##### Data #####
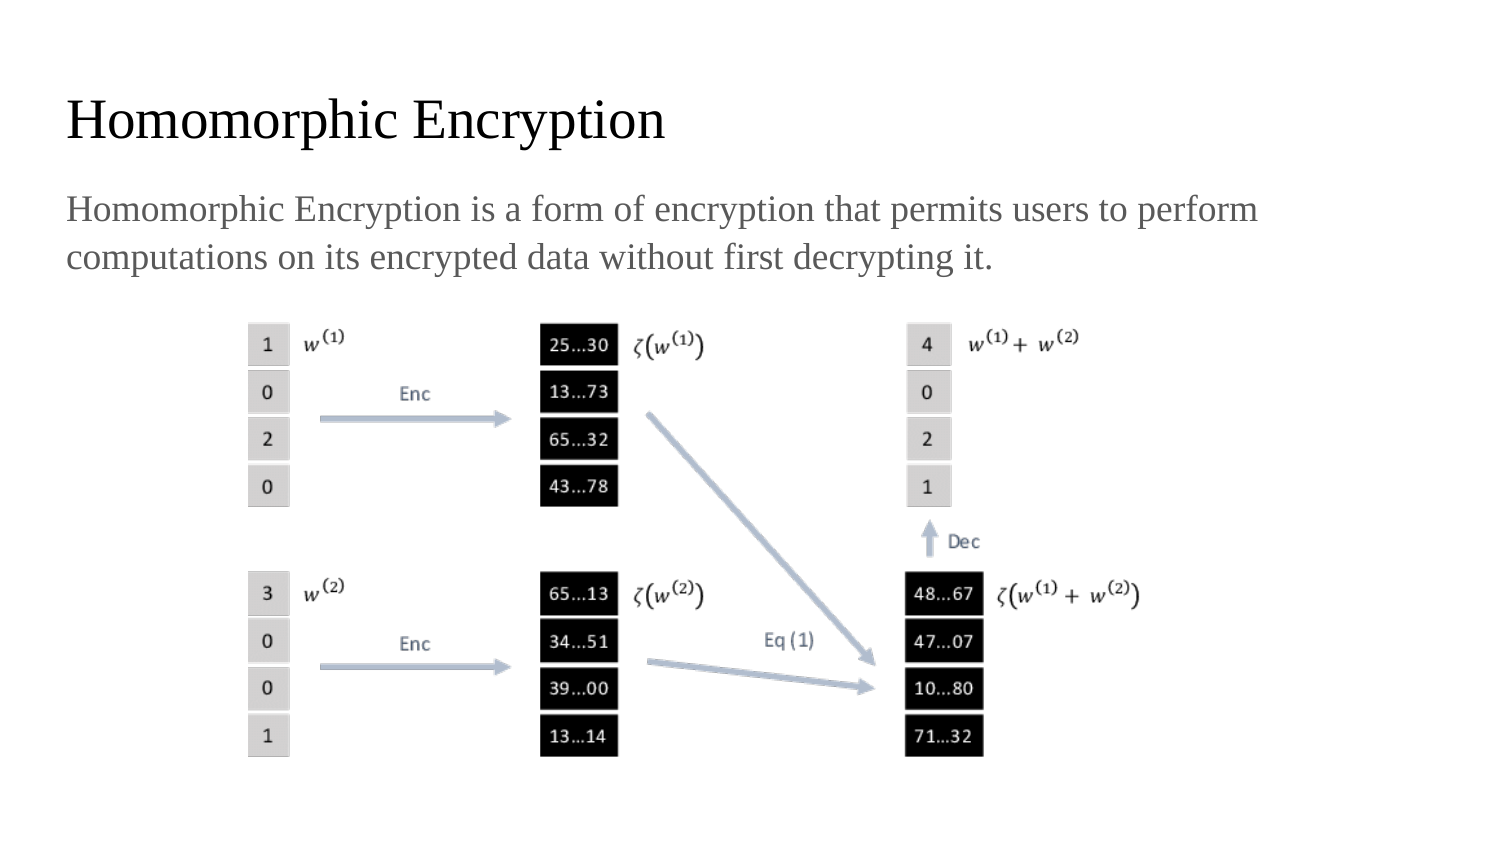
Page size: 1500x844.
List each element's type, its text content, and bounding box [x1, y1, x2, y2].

title Homomorphic Encryption [51, 72, 1449, 166]
picture [248, 293, 1165, 762]
list Homomorphic Encryption is a form of encryption that permits users to perform computations on its encrypted data without first decrypting it. [51, 166, 1449, 728]
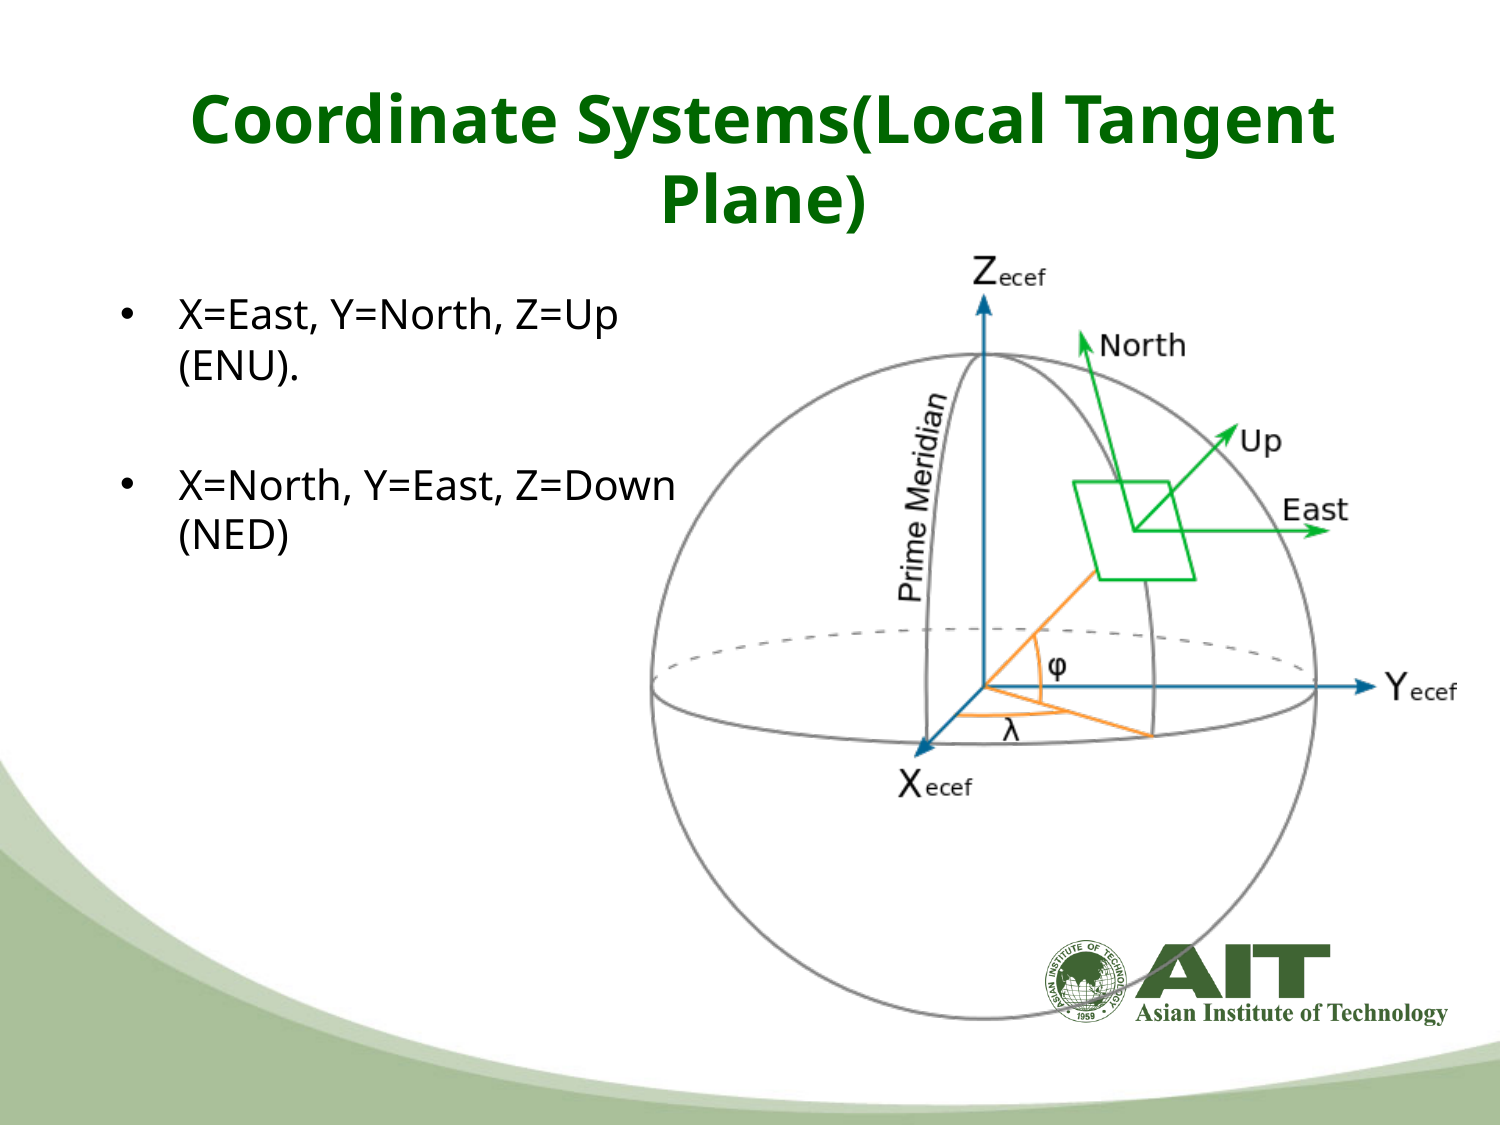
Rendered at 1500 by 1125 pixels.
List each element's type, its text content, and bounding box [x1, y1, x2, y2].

list X=East, Y=North, Z=Up (ENU). X=North, Y=East, Z=Down (NED) [88, 280, 644, 1024]
title Coordinate Systems(Local Tangent Plane) [88, 63, 1439, 251]
picture [0, 0, 1500, 1125]
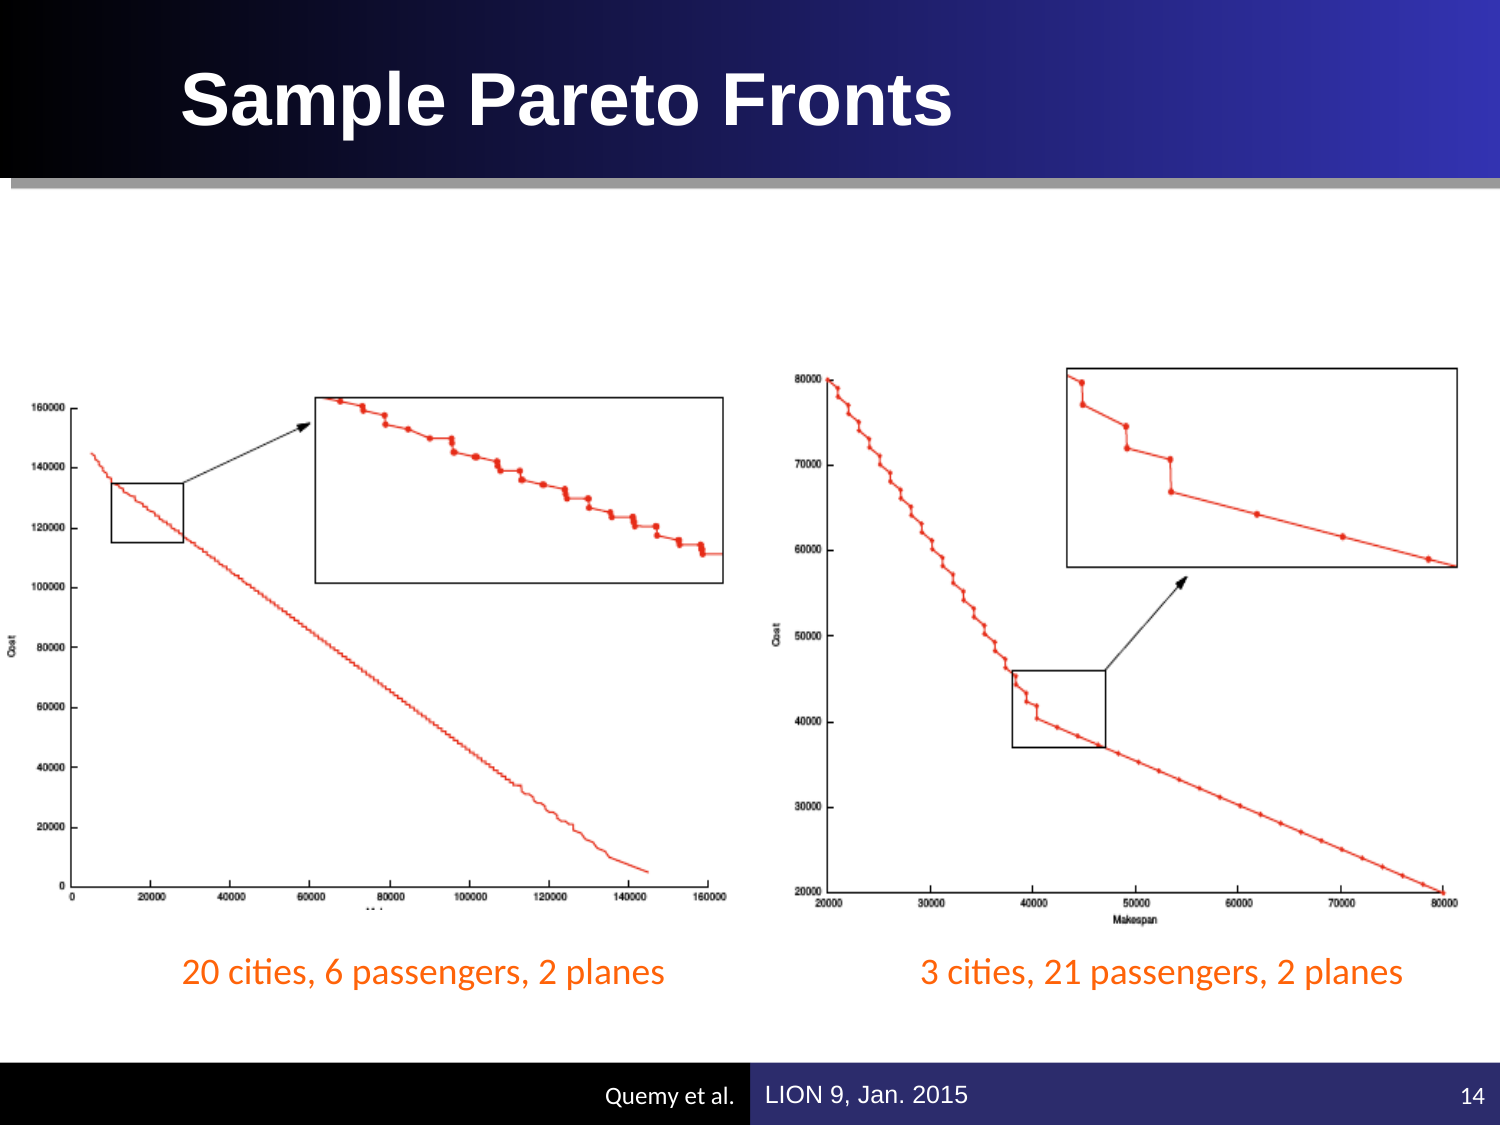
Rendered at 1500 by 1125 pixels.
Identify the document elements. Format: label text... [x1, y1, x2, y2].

list 20 cities, 6 passengers, 2 planes [41, 939, 751, 1070]
list 3 cities, 21 passengers, 2 planes [779, 939, 1489, 1070]
picture [755, 353, 1471, 934]
text_box Sample Pareto Fronts [165, 43, 1404, 148]
picture [0, 366, 733, 910]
#####
● Instruction
Write out every one of the lines above word for word, leaving out the pictures.

● Result below
Page size: 1500x844.
List each element's type, its text content, and bounding box [x1, y1, x2, y2].

title Homomorphic Encryption [51, 72, 1449, 166]
picture [248, 293, 1165, 762]
list Homomorphic Encryption is a form of encryption that permits users to perform computations on its encrypted data without first decrypting it. [51, 166, 1449, 728]
Rendered at 1500 by 1125 pixels.
List each element's type, its text content, and bounding box [x1, y1, x2, y2].

list X=East, Y=North, Z=Up (ENU). X=North, Y=East, Z=Down (NED) [88, 280, 644, 1024]
title Coordinate Systems(Local Tangent Plane) [88, 63, 1439, 251]
picture [0, 0, 1500, 1125]
Rendered at 1500 by 1125 pixels.
Identify the document elements. Format: label text... [x1, y1, x2, y2].

list 20 cities, 6 passengers, 2 planes [41, 939, 751, 1070]
list 3 cities, 21 passengers, 2 planes [779, 939, 1489, 1070]
picture [755, 353, 1471, 934]
text_box Sample Pareto Fronts [165, 43, 1404, 148]
picture [0, 366, 733, 910]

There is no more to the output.